Article 1er
Après l’article L. 1111‑10 du code général des collectivités territoriales, il est inséré un article L. 1111‑10‑1 ainsi rédigé :
« Art. L.1111‑10‑1. – L’action publique relative à l’adaptation des territoires au recul du trait de côte est mise en œuvre selon le principe de subsidiarité.
« Les collectivités territoriales définissent, dans le respect des objectifs nationaux de prévention des risques naturels et de protection de l’environnement, les stratégies locales d’adaptation. »
Article 2
La sous‑section 1 de la section 7 du chapitre Ier du titre II du livre III du code de l’environnement est complétée par un article L. 321‑17‑1 ainsi rédigé :
« Art. L.321‑17‑1 – L’État et les collectivités territoriales peuvent élaborer conjointement des stratégies de gestion du trait de côte.
« Ces stratégies identifient notamment :
« 1° Les zones exposées à un risque significatif d’érosion ou de submersion marine ;
« 2° Les orientations en matière d’aménagement, de relocalisation des activités et des biens, et de renaturation ;
« 3° Les échéances prévisionnelles d’évolution du trait de côte, notamment à horizon de trente, cinquante et cent ans. »
« Elles tiennent compte des spécificités des territoires littoraux, notamment :
« 1° Des contraintes liées à l’insularité, incluant l’éloignement, la rareté du foncier disponible et la vulnérabilité accrue aux risques naturels ;
« 2° Des caractéristiques des territoires relevant des articles 73 et 74 de la Constitution. »
Article 3
Après l’article L. 121‑22‑3 du code de l’urbanisme, il est inséré un article L.121‑22‑3‑1 ainsi rédigé :
« Art.
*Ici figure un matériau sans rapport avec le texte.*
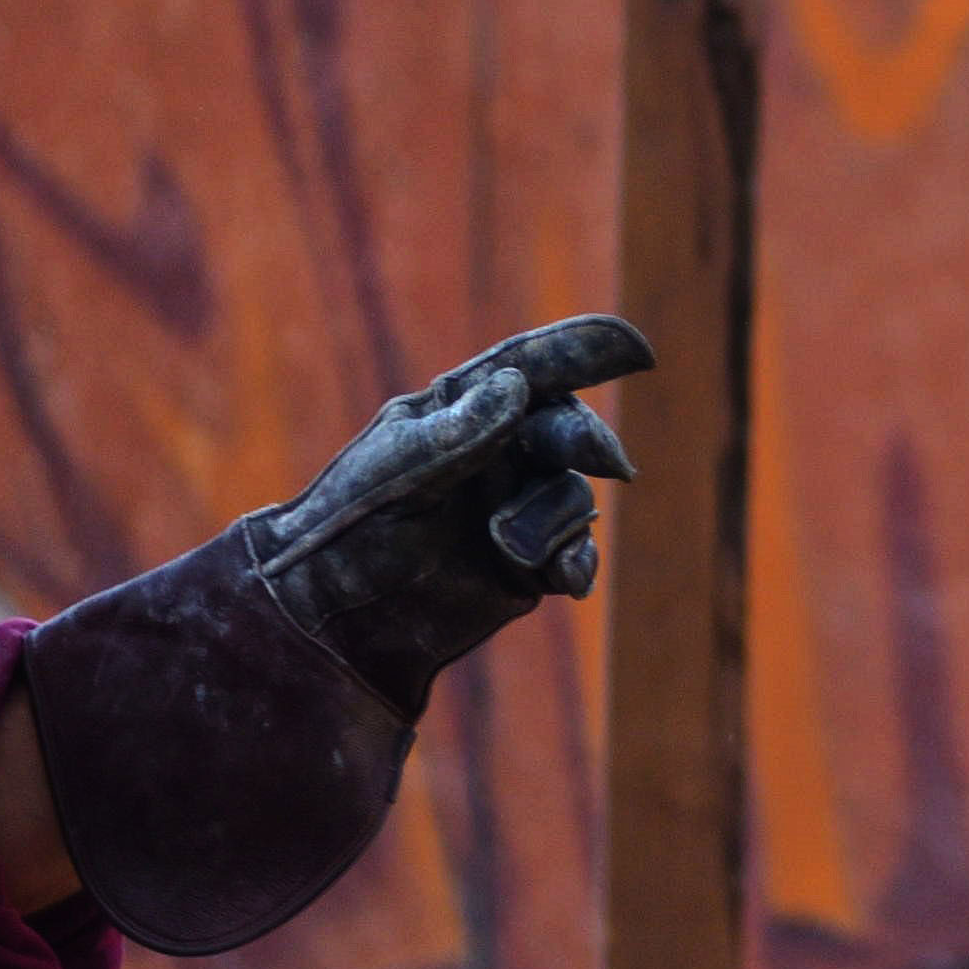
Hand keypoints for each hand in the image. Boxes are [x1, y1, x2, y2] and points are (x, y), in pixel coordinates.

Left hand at [246, 313, 649, 711]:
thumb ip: (458, 431)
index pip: (533, 368)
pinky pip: (574, 554)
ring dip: (553, 519)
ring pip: (571, 497)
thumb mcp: (395, 471)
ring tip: (506, 545)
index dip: (587, 351)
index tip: (638, 351)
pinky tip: (569, 581)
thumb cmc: (347, 527)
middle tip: (609, 463)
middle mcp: (498, 453)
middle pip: (568, 431)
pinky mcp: (526, 566)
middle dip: (587, 442)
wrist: (330, 617)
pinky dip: (578, 562)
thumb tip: (516, 384)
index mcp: (463, 410)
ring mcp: (516, 508)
L.121‑22‑3‑1. – Dans les zones exposées au recul du trait de côte identifiées par les documents de planification, l’autorité compétente peut :
« 1° Limiter ou interdire les constructions nouvelles ;
« 2° Instituer des servitudes d’utilité publique adaptées au risque ;
« 3° Prévoir des actions de relocalisation des activités et des biens.
« Ces mesures sont proportionnées à l’intensité du risque et mises en œuvre dans le respect du droit de propriété. »
Article 4
Après l’article L. 121‑22‑3 du code de l’urbanisme, il est inséré un article L.121‑22‑3‑2 ainsi rédigé :
« Art. L.121‑22‑3‑2. – Les servitudes instituées en application de l’article L.121‑22‑3‑1 ouvrent droit à indemnisation dans les conditions prévues par la législation en vigueur. »
Article 5
En application de l’article 37‑1 de la Constitution, des expérimentations peuvent être autorisées pour une durée maximale de cinq ans afin de tester des dispositifs innovants d’adaptation au recul du trait de côte.
Article 6
Le Gouvernement remet au Parlement, dans un délai de deux ans à compter de la promulgation de la présente loi, un rapport sur la mise en œuvre des stratégies locales, les besoins de financement et les dispositifs d’indemnisation.
Article 7
I. – La perte de recettes pour l’État est compensée à due concurrence par la création d’une taxe additionnelle à l’accise sur les tabacs prévue au chapitre IV du titre 1er du Livre III du code des impositions sur les biens et services.
II. – La perte de recettes résultant pour les collectivités territoriales est compensée, à due concurrence, par une majoration de la dotation globale de fonctionnement et, corrélativement pour l’État, par la création d’une taxe additionnelle à l’accise sur les tabacs prévue au chapitre IV du titre Ier du livre III du code des impositions sur les biens et services.
III. – La charge pour l’État est compensée à due concurrence par la création d’une taxe additionnelle à l’accise sur les tabacs prévue au chapitre IV du titre Ier du livre III du code des impositions sur les biens et services.